Germline genes that are aberrantly expressed in nongermline cancer cells have the potential to be ideal targets for diagnosis and therapy due to their restricted physiological expression, their broad reactivation in various cancer types, and their immunogenic properties. Among such cancer/testis genes, components of the PIWI-interacting small RNA (piRNA) pathway are of particular interest, as they control mobile genetic elements (transposons) in germ cells and thus hold great potential to counteract genome instability in cancer.
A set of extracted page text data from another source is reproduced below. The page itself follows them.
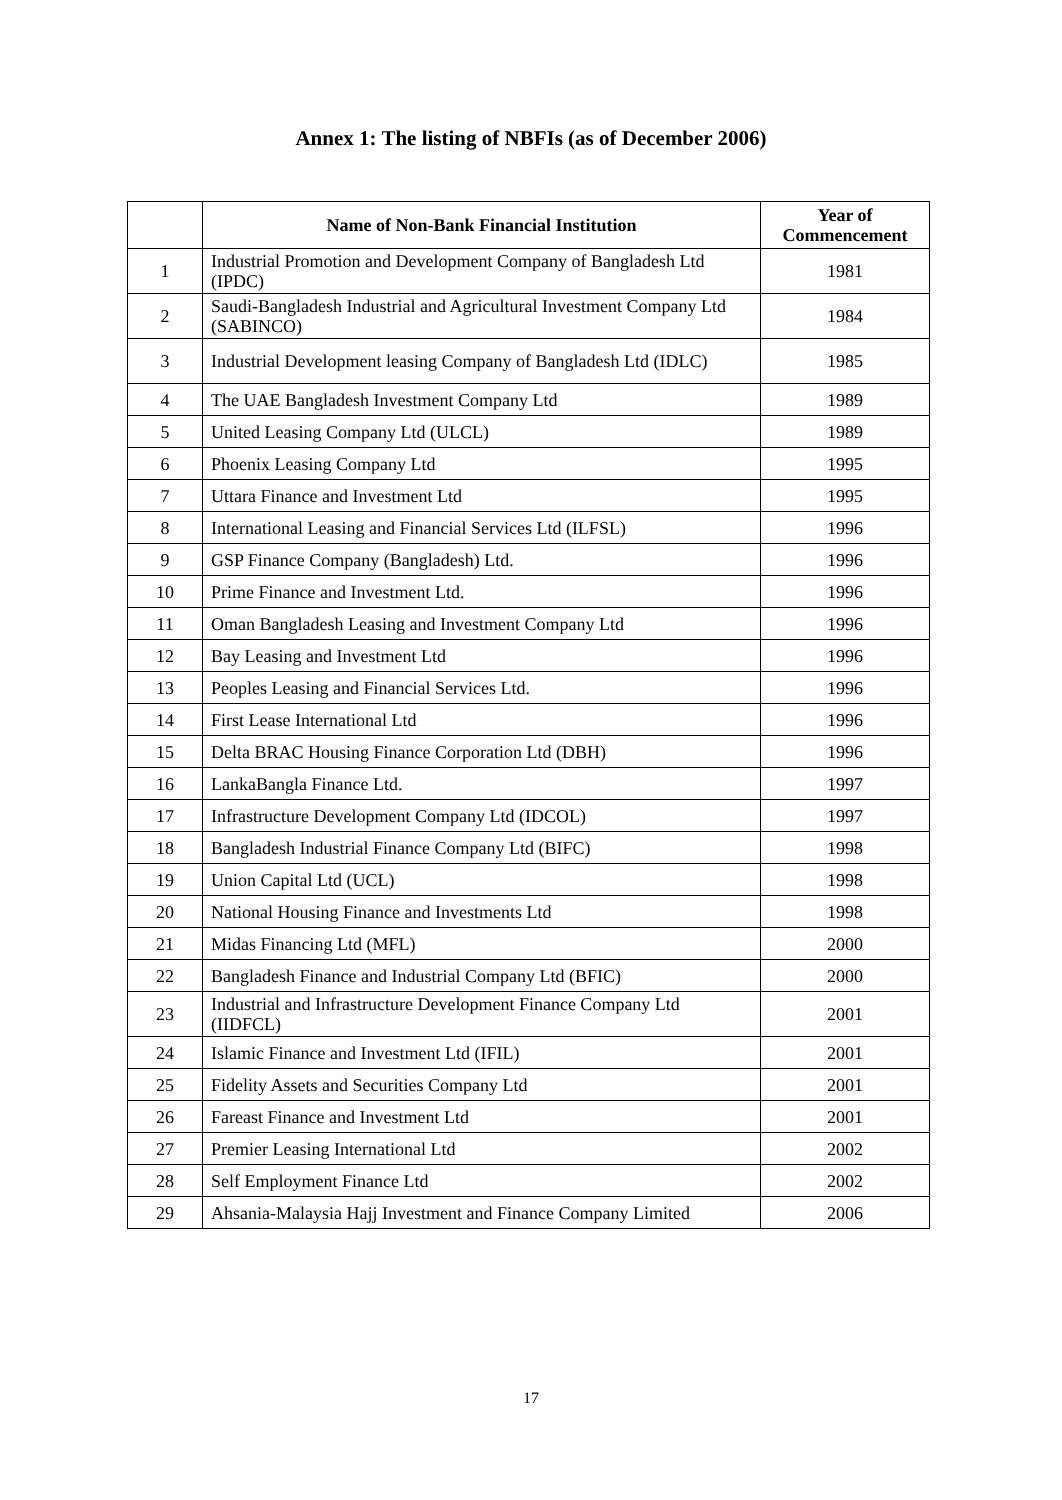Annex 1: The listing of NBFIs (as of December 2006)
| | Name of Non-Bank Financial Institution | Year of Commencement |
| --- | --- | --- |
| 1 | Industrial Promotion and Development Company of Bangladesh Ltd (IPDC) | 1981 |
| 2 | Saudi-Bangladesh Industrial and Agricultural Investment Company Ltd (SABINCO) | 1984 |
| 3 | Industrial Development leasing Company of Bangladesh Ltd (IDLC) | 1985 |
| 4 | The UAE Bangladesh Investment Company Ltd | 1989 |
| 5 | United Leasing Company Ltd (ULCL) | 1989 |
| 6 | Phoenix Leasing Company Ltd | 1995 |
| 7 | Uttara Finance and Investment Ltd | 1995 |
| 8 | International Leasing and Financial Services Ltd (ILFSL) | 1996 |
| 9 | GSP Finance Company (Bangladesh) Ltd. | 1996 |
| 10 | Prime Finance and Investment Ltd. | 1996 |
| 11 | Oman Bangladesh Leasing and Investment Company Ltd | 1996 |
| 12 | Bay Leasing and Investment Ltd | 1996 |
| 13 | Peoples Leasing and Financial Services Ltd. | 1996 |
| 14 | First Lease International Ltd | 1996 |
| 15 | Delta BRAC Housing Finance Corporation Ltd (DBH) | 1996 |
| 16 | LankaBangla Finance Ltd. | 1997 |
| 17 | Infrastructure Development Company Ltd (IDCOL) | 1997 |
| 18 | Bangladesh Industrial Finance Company Ltd (BIFC) | 1998 |
| 19 | Union Capital Ltd (UCL) | 1998 |
| 20 | National Housing Finance and Investments Ltd | 1998 |
| 21 | Midas Financing Ltd (MFL) | 2000 |
| 22 | Bangladesh Finance and Industrial Company Ltd (BFIC) | 2000 |
| 23 | Industrial and Infrastructure Development Finance Company Ltd (IIDFCL) | 2001 |
| 24 | Islamic Finance and Investment Ltd (IFIL) | 2001 |
| 25 | Fidelity Assets and Securities Company Ltd | 2001 |
| 26 | Fareast Finance and Investment Ltd | 2001 |
| 27 | Premier Leasing International Ltd | 2002 |
| 28 | Self Employment Finance Ltd | 2002 |
| 29 | Ahsania-Malaysia Hajj Investment and Finance Company Limited | 2006 |
17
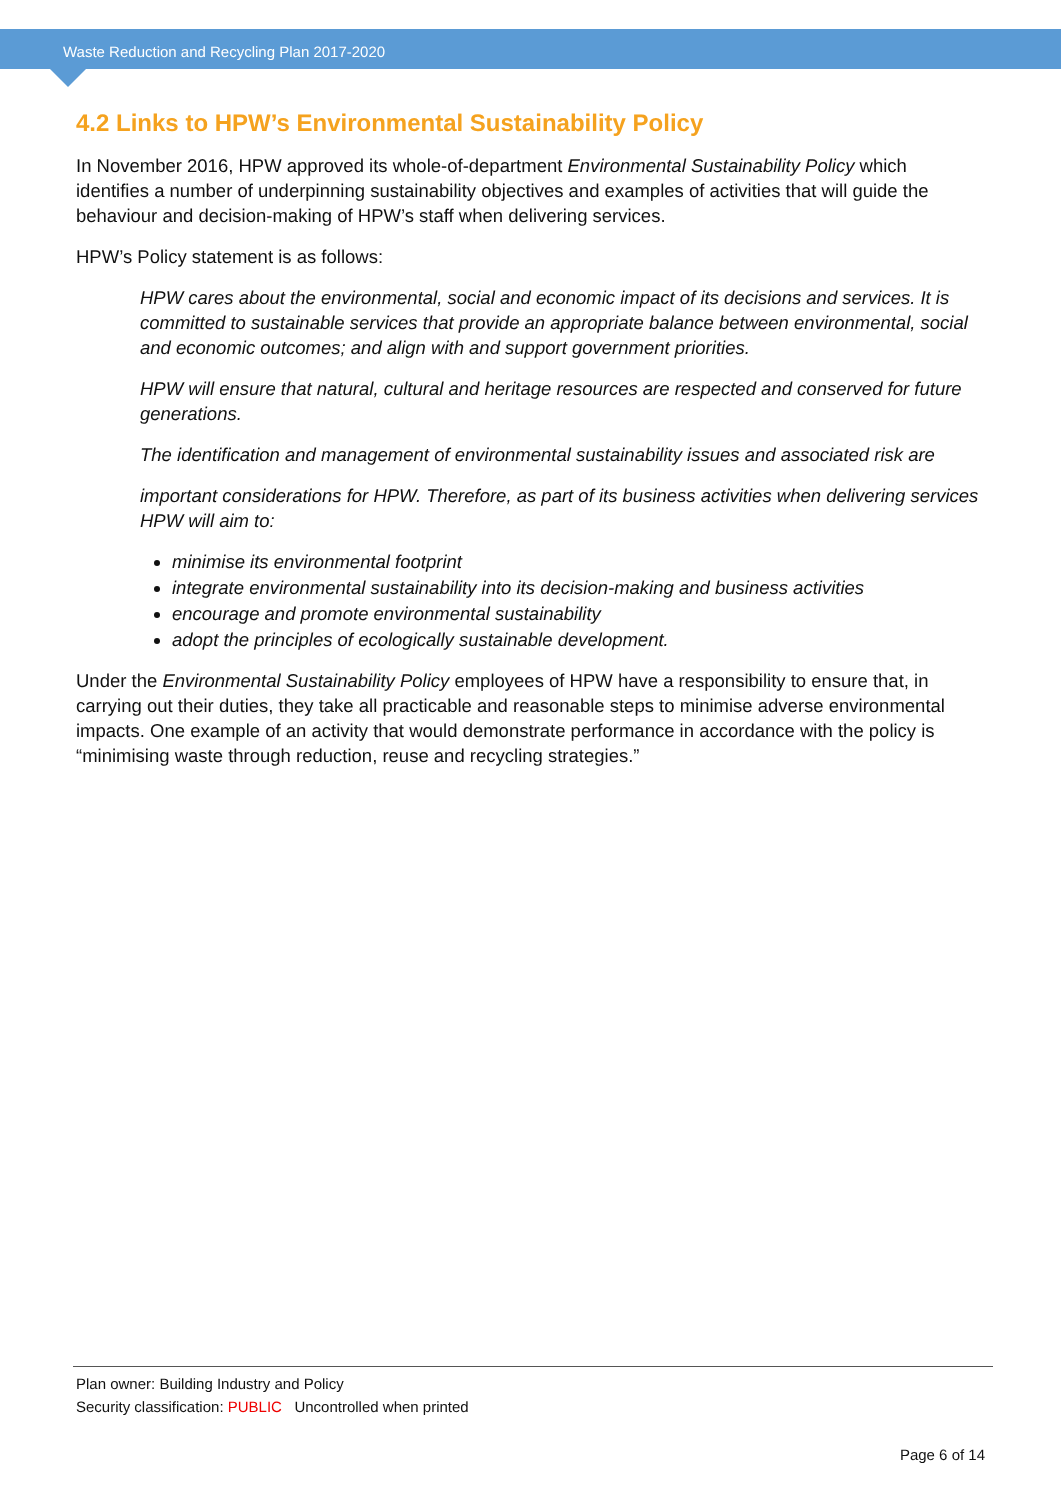Waste Reduction and Recycling Plan 2017-2020
4.2 Links to HPW’s Environmental Sustainability Policy
In November 2016, HPW approved its whole-of-department Environmental Sustainability Policy which identifies a number of underpinning sustainability objectives and examples of activities that will guide the behaviour and decision-making of HPW’s staff when delivering services.
HPW’s Policy statement is as follows:
HPW cares about the environmental, social and economic impact of its decisions and services. It is committed to sustainable services that provide an appropriate balance between environmental, social and economic outcomes; and align with and support government priorities.
HPW will ensure that natural, cultural and heritage resources are respected and conserved for future generations.
The identification and management of environmental sustainability issues and associated risk are
important considerations for HPW. Therefore, as part of its business activities when delivering services HPW will aim to:
minimise its environmental footprint
integrate environmental sustainability into its decision-making and business activities
encourage and promote environmental sustainability
adopt the principles of ecologically sustainable development.
Under the Environmental Sustainability Policy employees of HPW have a responsibility to ensure that, in carrying out their duties, they take all practicable and reasonable steps to minimise adverse environmental impacts. One example of an activity that would demonstrate performance in accordance with the policy is “minimising waste through reduction, reuse and recycling strategies.”
Plan owner: Building Industry and Policy
Security classification: PUBLIC Uncontrolled when printed
Page 6 of 14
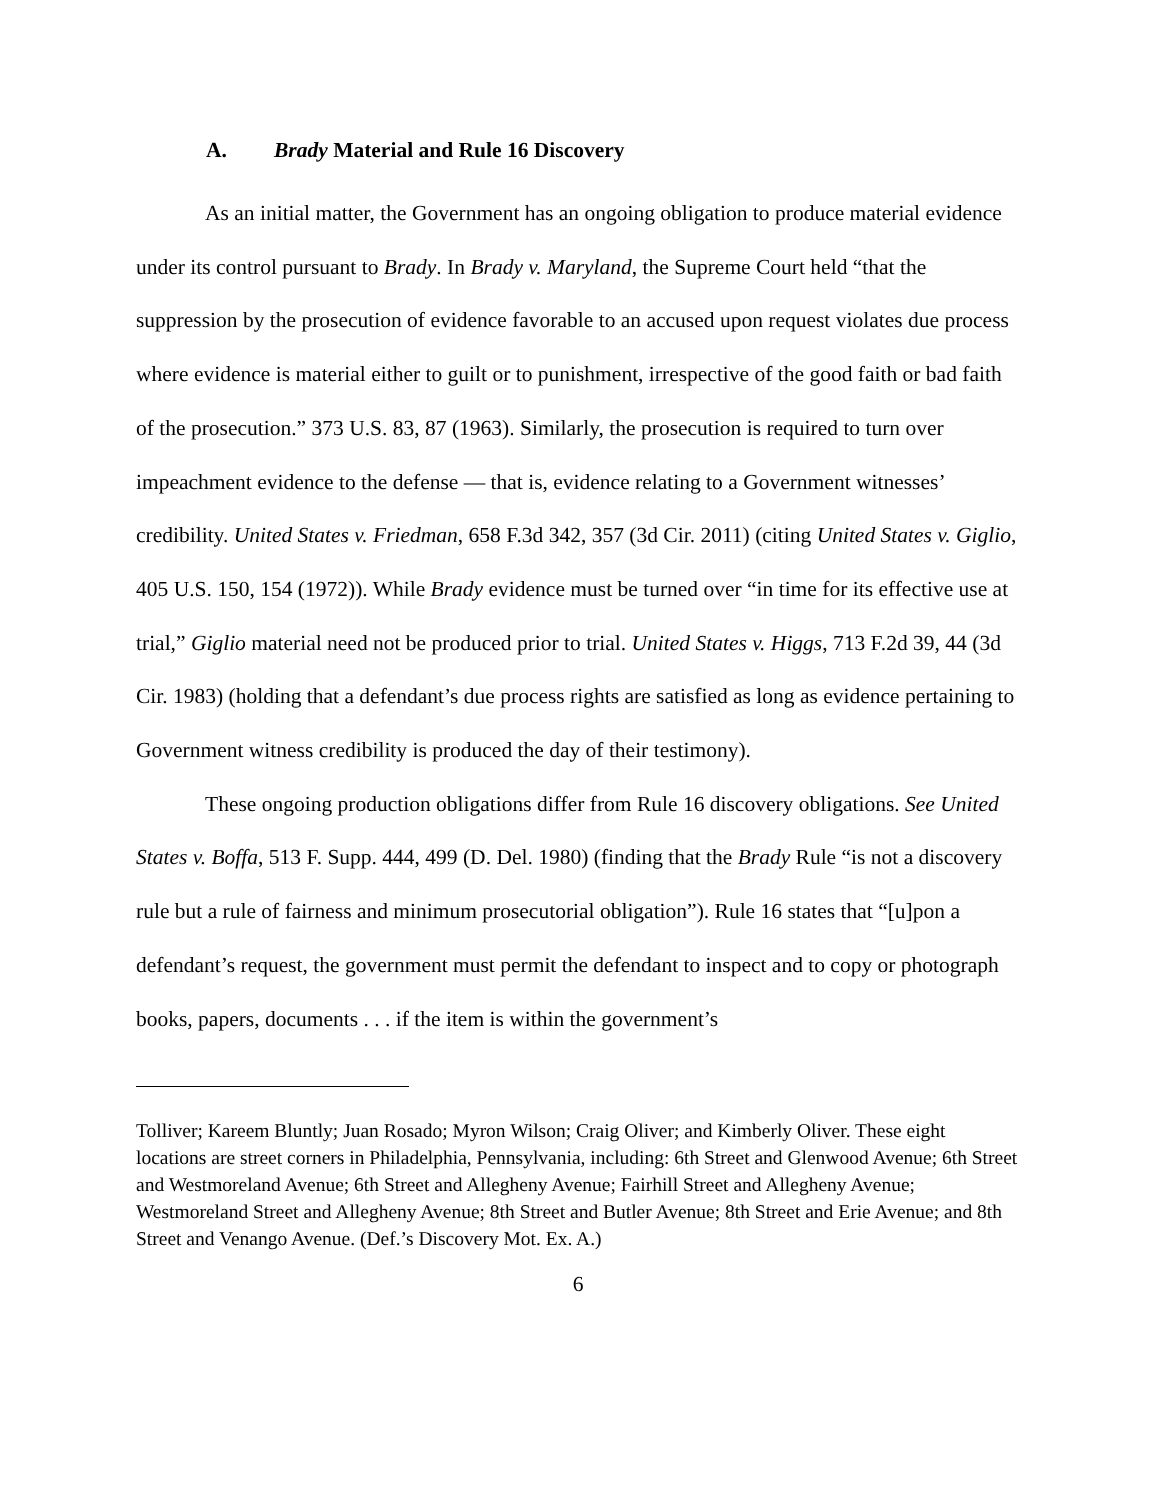A. Brady Material and Rule 16 Discovery
As an initial matter, the Government has an ongoing obligation to produce material evidence under its control pursuant to Brady. In Brady v. Maryland, the Supreme Court held “that the suppression by the prosecution of evidence favorable to an accused upon request violates due process where evidence is material either to guilt or to punishment, irrespective of the good faith or bad faith of the prosecution.” 373 U.S. 83, 87 (1963). Similarly, the prosecution is required to turn over impeachment evidence to the defense — that is, evidence relating to a Government witnesses’ credibility. United States v. Friedman, 658 F.3d 342, 357 (3d Cir. 2011) (citing United States v. Giglio, 405 U.S. 150, 154 (1972)). While Brady evidence must be turned over “in time for its effective use at trial,” Giglio material need not be produced prior to trial. United States v. Higgs, 713 F.2d 39, 44 (3d Cir. 1983) (holding that a defendant’s due process rights are satisfied as long as evidence pertaining to Government witness credibility is produced the day of their testimony).
These ongoing production obligations differ from Rule 16 discovery obligations. See United States v. Boffa, 513 F. Supp. 444, 499 (D. Del. 1980) (finding that the Brady Rule “is not a discovery rule but a rule of fairness and minimum prosecutorial obligation”). Rule 16 states that “[u]pon a defendant’s request, the government must permit the defendant to inspect and to copy or photograph books, papers, documents . . . if the item is within the government’s
Tolliver; Kareem Bluntly; Juan Rosado; Myron Wilson; Craig Oliver; and Kimberly Oliver. These eight locations are street corners in Philadelphia, Pennsylvania, including: 6th Street and Glenwood Avenue; 6th Street and Westmoreland Avenue; 6th Street and Allegheny Avenue; Fairhill Street and Allegheny Avenue; Westmoreland Street and Allegheny Avenue; 8th Street and Butler Avenue; 8th Street and Erie Avenue; and 8th Street and Venango Avenue. (Def.’s Discovery Mot. Ex. A.)
6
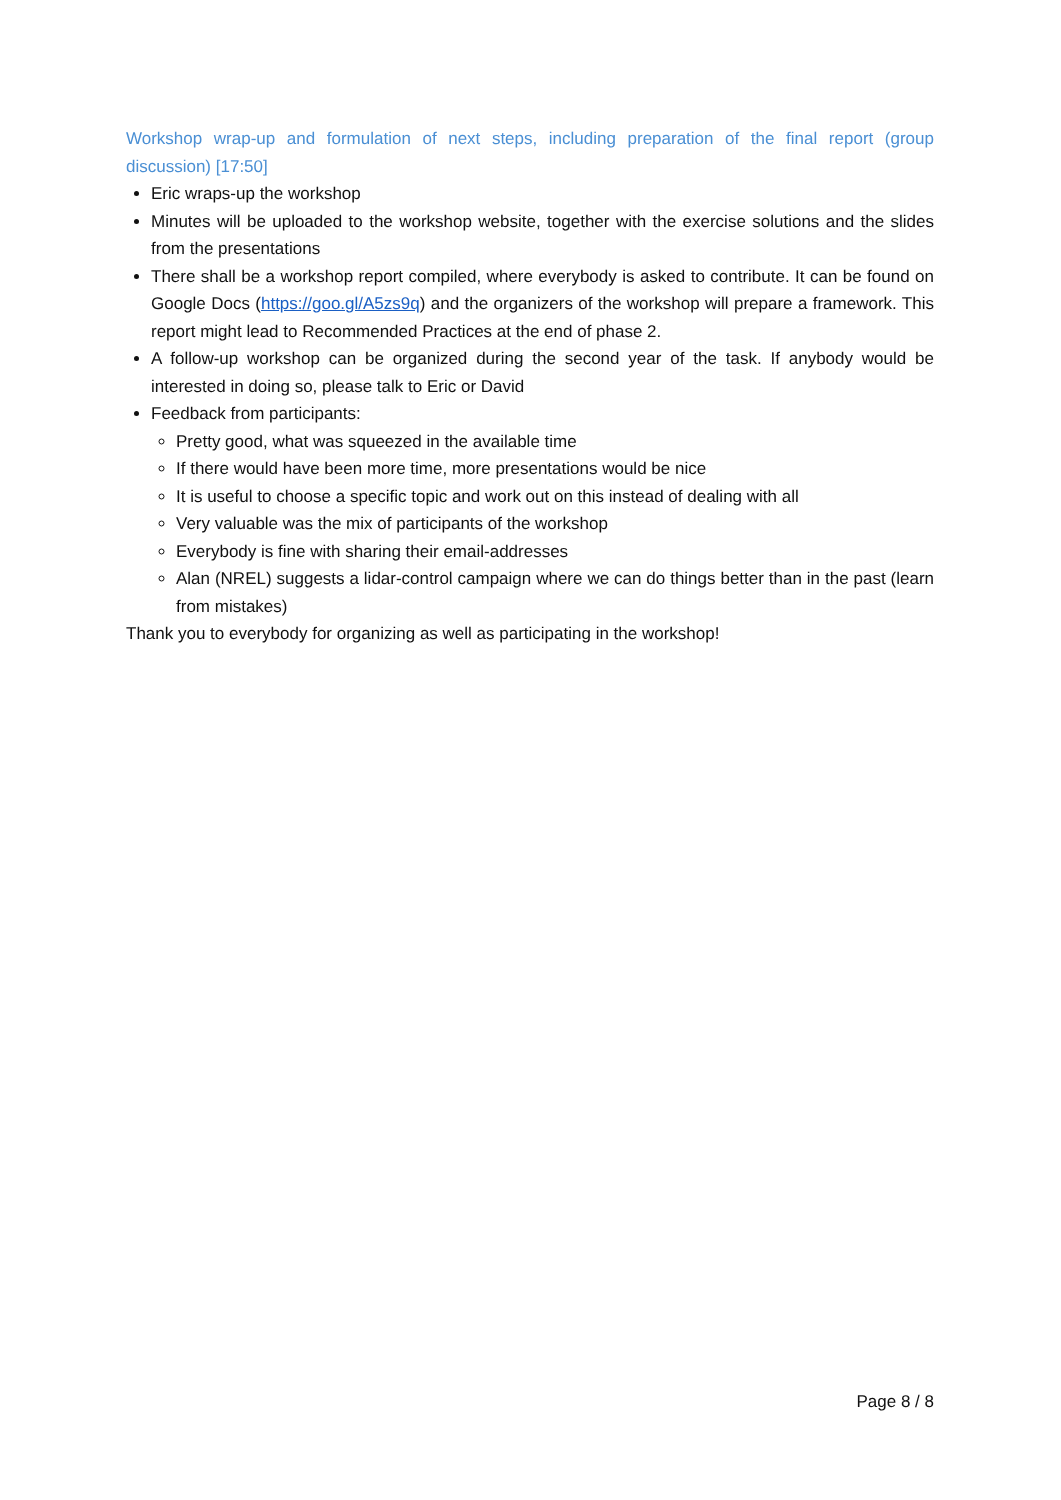Workshop wrap-up and formulation of next steps, including preparation of the final report (group discussion) [17:50]
Eric wraps-up the workshop
Minutes will be uploaded to the workshop website, together with the exercise solutions and the slides from the presentations
There shall be a workshop report compiled, where everybody is asked to contribute. It can be found on Google Docs (https://goo.gl/A5zs9q) and the organizers of the workshop will prepare a framework. This report might lead to Recommended Practices at the end of phase 2.
A follow-up workshop can be organized during the second year of the task. If anybody would be interested in doing so, please talk to Eric or David
Feedback from participants:
Pretty good, what was squeezed in the available time
If there would have been more time, more presentations would be nice
It is useful to choose a specific topic and work out on this instead of dealing with all
Very valuable was the mix of participants of the workshop
Everybody is fine with sharing their email-addresses
Alan (NREL) suggests a lidar-control campaign where we can do things better than in the past (learn from mistakes)
Thank you to everybody for organizing as well as participating in the workshop!
Page 8 / 8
Here, we systematically investigate the potential reactivation of functional piRNA-silencing mechanisms in the aberrant context. While we observe expression of individual piRNA-pathway genes in cancer, we fail to detect the formation of functional piRNA-silencing complexes. Accordingly, the expression of a PIWI protein alone remains inconsequential to the cancer cell transcriptome. Our data provide a framework for the investigation of complex aberrant gene-expression signatures and establish that reactivation of piRNA silencing, if at all, is not a prevalent phenomenon in cancer cells.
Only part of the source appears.